__WHAT YOU HAVE TO DO__:
Reproduce the lines below without any change, starting with the first line and ending with the line that contains "- Ecco lo scritto che tenev". Include both of those lines.

__SOURCE MATERIAL__:

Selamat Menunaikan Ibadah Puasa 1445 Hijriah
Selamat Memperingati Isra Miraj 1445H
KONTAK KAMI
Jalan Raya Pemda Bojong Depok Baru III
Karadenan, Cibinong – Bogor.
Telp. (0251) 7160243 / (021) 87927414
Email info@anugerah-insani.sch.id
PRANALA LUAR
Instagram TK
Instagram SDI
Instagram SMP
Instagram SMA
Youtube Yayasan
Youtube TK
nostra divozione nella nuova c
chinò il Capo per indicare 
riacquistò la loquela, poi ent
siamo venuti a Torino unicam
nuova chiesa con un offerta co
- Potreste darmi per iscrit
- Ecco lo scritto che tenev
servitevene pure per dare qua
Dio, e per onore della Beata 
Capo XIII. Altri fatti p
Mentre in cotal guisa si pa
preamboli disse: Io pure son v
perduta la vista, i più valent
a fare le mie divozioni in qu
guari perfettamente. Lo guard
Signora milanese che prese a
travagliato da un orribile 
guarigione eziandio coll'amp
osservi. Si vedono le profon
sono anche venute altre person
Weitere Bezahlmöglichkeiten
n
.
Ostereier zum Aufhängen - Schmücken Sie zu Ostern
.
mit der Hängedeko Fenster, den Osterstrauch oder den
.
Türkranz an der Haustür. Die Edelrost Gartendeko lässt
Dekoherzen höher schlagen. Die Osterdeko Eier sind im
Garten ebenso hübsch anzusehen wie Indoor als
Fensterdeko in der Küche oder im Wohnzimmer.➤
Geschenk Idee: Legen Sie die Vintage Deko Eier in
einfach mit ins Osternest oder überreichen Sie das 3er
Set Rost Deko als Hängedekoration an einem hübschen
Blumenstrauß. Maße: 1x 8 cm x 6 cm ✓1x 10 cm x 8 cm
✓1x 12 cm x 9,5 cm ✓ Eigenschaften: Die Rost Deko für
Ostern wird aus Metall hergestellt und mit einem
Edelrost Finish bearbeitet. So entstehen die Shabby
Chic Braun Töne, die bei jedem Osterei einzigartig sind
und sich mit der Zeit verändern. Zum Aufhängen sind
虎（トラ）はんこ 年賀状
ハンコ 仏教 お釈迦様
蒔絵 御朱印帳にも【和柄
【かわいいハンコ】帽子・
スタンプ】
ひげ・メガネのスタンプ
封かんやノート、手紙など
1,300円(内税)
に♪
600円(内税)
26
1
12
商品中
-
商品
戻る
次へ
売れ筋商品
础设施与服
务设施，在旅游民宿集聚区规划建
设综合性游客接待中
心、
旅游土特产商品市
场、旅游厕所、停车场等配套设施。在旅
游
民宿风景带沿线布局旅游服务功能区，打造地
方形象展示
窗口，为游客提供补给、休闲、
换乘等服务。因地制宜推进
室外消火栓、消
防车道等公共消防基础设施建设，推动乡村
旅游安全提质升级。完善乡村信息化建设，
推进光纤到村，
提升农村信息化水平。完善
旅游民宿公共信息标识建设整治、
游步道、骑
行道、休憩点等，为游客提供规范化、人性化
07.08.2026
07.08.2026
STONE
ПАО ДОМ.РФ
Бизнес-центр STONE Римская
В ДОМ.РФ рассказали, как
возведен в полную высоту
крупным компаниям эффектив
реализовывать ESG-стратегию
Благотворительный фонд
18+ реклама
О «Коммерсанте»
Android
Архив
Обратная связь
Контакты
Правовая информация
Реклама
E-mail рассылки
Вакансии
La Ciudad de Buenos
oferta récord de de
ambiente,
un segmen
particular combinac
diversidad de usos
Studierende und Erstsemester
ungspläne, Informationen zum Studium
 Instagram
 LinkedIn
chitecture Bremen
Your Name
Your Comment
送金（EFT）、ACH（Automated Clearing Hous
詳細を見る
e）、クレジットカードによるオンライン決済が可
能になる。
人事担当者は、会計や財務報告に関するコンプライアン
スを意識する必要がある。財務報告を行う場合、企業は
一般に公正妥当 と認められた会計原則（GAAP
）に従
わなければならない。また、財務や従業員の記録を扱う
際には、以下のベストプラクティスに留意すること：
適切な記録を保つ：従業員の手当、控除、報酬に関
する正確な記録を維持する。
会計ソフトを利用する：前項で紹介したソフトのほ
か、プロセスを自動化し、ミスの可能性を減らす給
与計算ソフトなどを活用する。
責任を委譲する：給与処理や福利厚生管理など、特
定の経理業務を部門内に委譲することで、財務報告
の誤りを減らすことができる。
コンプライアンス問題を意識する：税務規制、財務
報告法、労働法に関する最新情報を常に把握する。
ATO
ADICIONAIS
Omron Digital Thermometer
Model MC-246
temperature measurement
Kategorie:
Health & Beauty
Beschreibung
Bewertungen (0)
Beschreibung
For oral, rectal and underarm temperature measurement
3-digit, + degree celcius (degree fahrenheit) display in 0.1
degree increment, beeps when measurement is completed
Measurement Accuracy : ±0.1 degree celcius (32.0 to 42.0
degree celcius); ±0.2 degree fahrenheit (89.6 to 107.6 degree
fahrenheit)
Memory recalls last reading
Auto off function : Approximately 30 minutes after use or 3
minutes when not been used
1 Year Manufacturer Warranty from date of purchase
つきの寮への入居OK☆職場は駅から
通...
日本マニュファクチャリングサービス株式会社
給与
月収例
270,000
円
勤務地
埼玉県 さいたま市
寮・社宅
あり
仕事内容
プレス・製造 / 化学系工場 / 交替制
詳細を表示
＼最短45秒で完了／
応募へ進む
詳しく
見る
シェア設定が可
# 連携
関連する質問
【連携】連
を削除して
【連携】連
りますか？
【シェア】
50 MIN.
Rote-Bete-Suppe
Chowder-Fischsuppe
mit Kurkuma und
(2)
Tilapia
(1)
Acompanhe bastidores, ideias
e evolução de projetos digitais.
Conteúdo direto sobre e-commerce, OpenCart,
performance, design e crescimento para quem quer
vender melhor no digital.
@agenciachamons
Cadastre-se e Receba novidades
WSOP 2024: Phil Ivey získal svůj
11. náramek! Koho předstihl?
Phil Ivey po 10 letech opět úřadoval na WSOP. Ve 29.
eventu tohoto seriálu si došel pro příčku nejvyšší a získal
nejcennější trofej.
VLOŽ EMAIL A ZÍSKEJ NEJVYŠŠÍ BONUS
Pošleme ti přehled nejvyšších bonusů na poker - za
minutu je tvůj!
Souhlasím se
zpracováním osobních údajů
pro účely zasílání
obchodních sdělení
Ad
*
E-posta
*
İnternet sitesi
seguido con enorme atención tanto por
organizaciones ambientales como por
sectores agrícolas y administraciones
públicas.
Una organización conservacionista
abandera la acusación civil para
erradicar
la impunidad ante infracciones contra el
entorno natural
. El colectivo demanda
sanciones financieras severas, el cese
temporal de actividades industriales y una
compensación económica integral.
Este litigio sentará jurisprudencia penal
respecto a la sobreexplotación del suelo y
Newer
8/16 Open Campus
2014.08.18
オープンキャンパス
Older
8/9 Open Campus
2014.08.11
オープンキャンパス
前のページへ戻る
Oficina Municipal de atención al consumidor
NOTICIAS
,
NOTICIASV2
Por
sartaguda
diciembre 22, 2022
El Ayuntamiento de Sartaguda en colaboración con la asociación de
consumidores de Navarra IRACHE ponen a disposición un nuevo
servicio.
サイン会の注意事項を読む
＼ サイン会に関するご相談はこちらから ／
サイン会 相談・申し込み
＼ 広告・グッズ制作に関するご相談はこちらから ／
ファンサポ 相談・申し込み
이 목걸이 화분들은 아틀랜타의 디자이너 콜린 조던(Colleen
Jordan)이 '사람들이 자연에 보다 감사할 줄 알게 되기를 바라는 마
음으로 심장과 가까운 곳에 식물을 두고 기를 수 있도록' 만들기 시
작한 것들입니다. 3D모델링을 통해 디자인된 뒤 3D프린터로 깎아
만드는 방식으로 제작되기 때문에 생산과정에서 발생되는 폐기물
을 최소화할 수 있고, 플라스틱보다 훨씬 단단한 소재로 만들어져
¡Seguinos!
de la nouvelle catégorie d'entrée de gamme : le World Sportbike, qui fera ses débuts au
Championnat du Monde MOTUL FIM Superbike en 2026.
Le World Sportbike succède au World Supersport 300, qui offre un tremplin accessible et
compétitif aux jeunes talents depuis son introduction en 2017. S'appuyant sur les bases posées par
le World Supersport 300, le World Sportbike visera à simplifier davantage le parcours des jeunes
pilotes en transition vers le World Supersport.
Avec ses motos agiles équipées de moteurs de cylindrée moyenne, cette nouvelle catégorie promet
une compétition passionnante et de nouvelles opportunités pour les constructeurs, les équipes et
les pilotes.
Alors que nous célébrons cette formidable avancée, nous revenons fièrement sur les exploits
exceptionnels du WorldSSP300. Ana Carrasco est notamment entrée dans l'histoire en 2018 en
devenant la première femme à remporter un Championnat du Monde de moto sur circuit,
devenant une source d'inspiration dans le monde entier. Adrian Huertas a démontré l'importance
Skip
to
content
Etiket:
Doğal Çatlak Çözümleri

__RESULT__:
Selamat Menunaikan Ibadah Puasa 1445 Hijriah
Selamat Memperingati Isra Miraj 1445H
KONTAK KAMI
Jalan Raya Pemda Bojong Depok Baru III
Karadenan, Cibinong – Bogor.
Telp. (0251) 7160243 / (021) 87927414
Email info@anugerah-insani.sch.id
PRANALA LUAR
Instagram TK
Instagram SDI
Instagram SMP
Instagram SMA
Youtube Yayasan
Youtube TK
nostra divozione nella nuova c
chinò il Capo per indicare 
riacquistò la loquela, poi ent
siamo venuti a Torino unicam
nuova chiesa con un offerta co
- Potreste darmi per iscrit
- Ecco lo scritto che tenev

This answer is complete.